Youth, health and sexual prowess are the axis upon which our culture turns. Lately it has taken to turning ever faster.  Once we make an exception for Mark Twain’s remark that “there is nothing wrong with youth except that it is a shame that God chose to waste it on young people,” it must be admitted that youth, health, and sexual prowess are, in themselves, good; very good in fact. What’s bad is that , too often, we see nothing beyond them. We absolutize them, idolize them, and pin all our hopes for happiness upon them. When this happens, we lock ourselves into a dream which must daily grow more fragile. There is precious little in our culture that suggests that there is something beyond a meaning and happiness that can be had by being young, healthy, and full of sexual opportunity. In fact, there is precious little around to suggest that we believe in much beyond what is offered by the body.

I offer a tragic illustration: Recently, I attended the funeral of a person who died young. She was a very lovely and loved person – young , attractive, bubbling with health, vigorous, enthusiastic and full of goodness. Cancer and three short months changed most of that. She died, still young and, remarkably, still very full of goodness, but she died stripped, not only of a long life, but stripped, horribly and unfairly, of her physical attractiveness, her health, and her sexual prowess. For those of us who knew her, it was hard to take. We shook our heads and muttered those phrases of meaninglessness which express impotence and lack of understanding…“Unbelievable, tragic, unfair, this can’t be happening!”

But it was happening, and mostly we were mute, unaccepting.
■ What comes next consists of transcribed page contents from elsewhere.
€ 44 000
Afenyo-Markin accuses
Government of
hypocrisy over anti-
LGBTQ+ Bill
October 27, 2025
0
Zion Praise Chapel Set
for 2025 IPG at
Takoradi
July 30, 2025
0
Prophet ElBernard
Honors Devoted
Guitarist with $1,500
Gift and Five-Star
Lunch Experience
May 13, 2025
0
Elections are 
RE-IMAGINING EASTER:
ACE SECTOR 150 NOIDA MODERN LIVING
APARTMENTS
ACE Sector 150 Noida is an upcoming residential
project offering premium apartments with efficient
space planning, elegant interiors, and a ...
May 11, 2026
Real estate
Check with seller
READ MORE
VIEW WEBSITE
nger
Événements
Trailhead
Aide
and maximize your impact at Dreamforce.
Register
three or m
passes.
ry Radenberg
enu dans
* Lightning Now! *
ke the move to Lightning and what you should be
We grieved for awhile and then, since life must go on, went back to our own lives, haunted and stunned perhaps, but soon to forget. Memory of this kind is soon lost in the anxiety of our own pursuits; the youthful pursuits of a culture that stands muted before death in all its forms.

This is a strong example, but not an uncommon one. In the horror of it we see something we would rather not see, namely, that our culture, for all its seductiveness and promise, has a very fragile bottom.
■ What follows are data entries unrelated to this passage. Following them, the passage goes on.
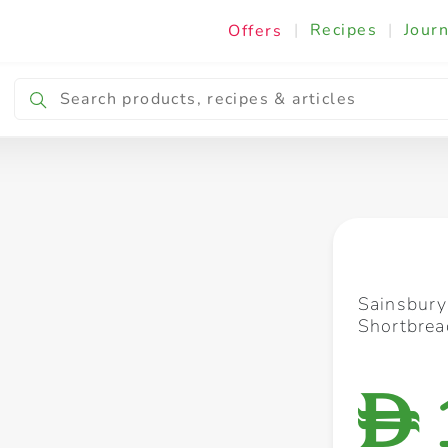
|
Recipes
|
Journ
Offers
Breakfast & Snacking
Cooking & Ingredients
Sainsbury
Shortbrea
D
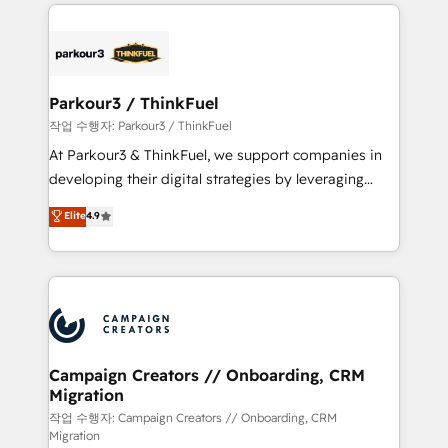
businesses worldwide. As Elite HubSpot Partners, we
specialize in crafting high-performance growth
strategies that integrate data-driven marketing,
automation, and revenue intelligence to help
companies scale faster and smarter. 🔹 BOOMS:
Parkour3 / ThinkFuel
Demand generation for all your buyers With BOOMS,
작업 수행자: Parkour3 / ThinkFuel
you invest in 100% of your buyers, accelerating your
At Parkour3 & ThinkFuel, we support companies in
growth and positioning yourself as an undisputed
developing their digital strategies by leveraging
leader. 🔹 BOOST: Optimize your digital
technologies and automating their marketing and
Elite
4.9
transformation process A methodology designed to
sales processes to generate growth. Our offer spans
implement HubSpot effectively and optimize your
from Strategy to Operations. We specialize in CRM
digital processes. 🔹 Trusted by Industry Leaders
onboarding and implementation, web design, sales
With an average rating of 4.9/5 and a proven track
& marketing automation, and digital marketing. With
record of business transformation, our growth-first
extensive experience working with tech companies
approach has helped brands dominate their
and manufacturers since 2002, we are committed to
markets.
empowering our clients and developing their
Campaign Creators // Onboarding, CRM
Migration
autonomy. Get to grips with HubSpot through
guided implementation and seamless integration of
작업 수행자: Campaign Creators // Onboarding, CRM
Migration
the CRM platform into your digital ecosystem. Would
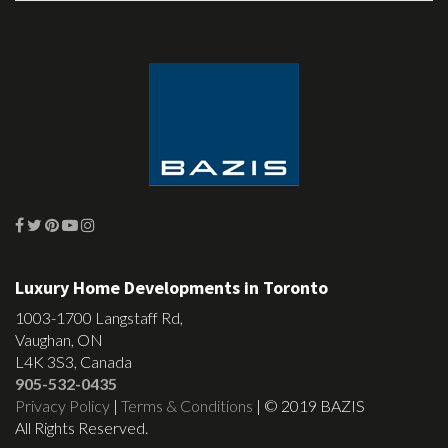
Luxury Home Developments in Toronto
1003-1700 Langstaff Rd,
Vaughan, ON
L4K 3S3, Canada
905-532-0435
Privacy Policy
|
Terms & Conditions
| © 2019 BAZIS
All Rights Reserved.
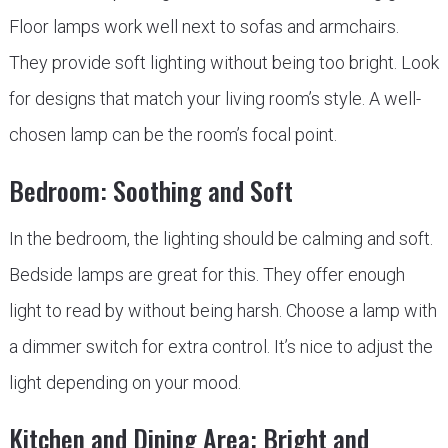
Floor lamps work well next to sofas and armchairs.
They provide soft lighting without being too bright. Look
for designs that match your living room’s style. A well-
chosen lamp can be the room’s focal point.
Bedroom: Soothing and Soft
In the bedroom, the lighting should be calming and soft.
Bedside lamps are great for this. They offer enough
light to read by without being harsh. Choose a lamp with
a dimmer switch for extra control. It’s nice to adjust the
light depending on your mood.
Kitchen and Dining Area: Bright and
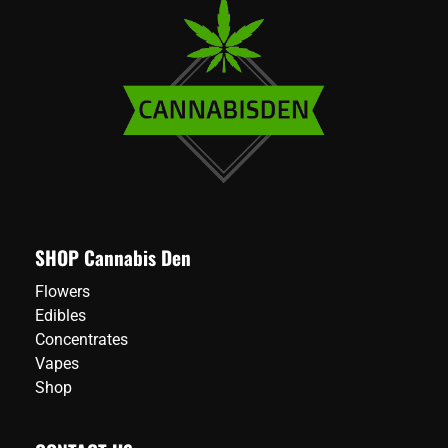
SHOP Cannabis Den
Flowers
Edibles
Concentrates
Vapes
Shop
It dangles life before our eyes, but the only life it can offer must be based upon youth, health and sexual promise. Good as these are, they are limited. But when we are young and healthy, they can seem enough. Who needs more? A healthy, youthful, and taut flesh has the feel of immortality. It holds the promise. Through it the chasm separating loneliness from community, hell from life, can be bridged.

When we are young and healthy, the dreams come easier. There are opportunities aplenty. But when these slip, when we age, when health breaks, when sexual attractiveness wanes, when we face death, the dreams stop. The opportunities too. Our culture stands strangely mute. It can say nothing; it can offer nothing. It abandons us to slip through its cracks, to disappear and to be forgotten. It once lured us into its seductive whirl and we went willingly, unabated. It seemed enough. Now that very whirl is what throws us out. We struggle to hang on, to get back in, but it is impossible. The vomit only goes one way.
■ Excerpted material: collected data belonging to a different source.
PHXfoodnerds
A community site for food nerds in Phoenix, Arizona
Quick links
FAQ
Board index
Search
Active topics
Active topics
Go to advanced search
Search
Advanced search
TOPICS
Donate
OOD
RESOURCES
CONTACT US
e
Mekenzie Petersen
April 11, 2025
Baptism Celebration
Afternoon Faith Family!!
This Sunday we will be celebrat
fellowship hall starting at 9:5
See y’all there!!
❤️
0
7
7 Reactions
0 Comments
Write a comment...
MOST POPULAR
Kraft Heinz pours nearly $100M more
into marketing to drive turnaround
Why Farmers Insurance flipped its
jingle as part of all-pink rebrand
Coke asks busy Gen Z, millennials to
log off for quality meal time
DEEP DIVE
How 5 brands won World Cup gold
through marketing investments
Nature has its limits. It is for the young, the healthy, the taut of flesh. When these wane, we are left alone to age and die in a supremely solitary act. But whether our lives have a future beyond the middle years, beyond health, beyond sexual prowess, depends entirely upon our values. If we buy into our culture and make the value of the body supreme, we may as well resign ourselves to the fact that all experience, after a point, is downhill. With the advent of the middle years, we begin to see the darkness at the end of the tunnel. If motor activity is pre-eminent, if our image of ourselves and our opportunities for fulfilment are based upon teeth, hair, and a taut flesh, then life is very short, very fragile and, in the end, very shallow. Sheerly, as a mammal, our life has its pleasures, undeniably, but it is one long battle, a losing one, with death, the unfair intruder.

When youth and health slip, if we have nothing else of meaning , we will try to hold onto them by force, to mummify them by cosmetics, by pretence. When the fervor of desire slackens, when our body loses its sexual attractiveness, we will then try to revive it by artificial and perverse fuel. There will be the inability to let go, to age, to grow, to move on to new things, to not cling, to die. How dreadful and unfair seems age when we attempt to mummify youth! How awful is the waning of health and sexual prowess when we’ve nothing else! Yet how rich it could be, how full of the release of new life and new spirit, if we could let go, if we knew of meaning beyond these. But too often we know of nothing else. We struggle to hang on . Unable to recognize the inevitable as not only natural, but as good, we are not able to give up gracefully what must go to make room for what is ultimately better. Then we live in fear, waiting – waiting until it is snatched from us.

However as Tagore once remarked: “Truth comes as a conqueror only to those who have lost the art of receiving it as a friend.”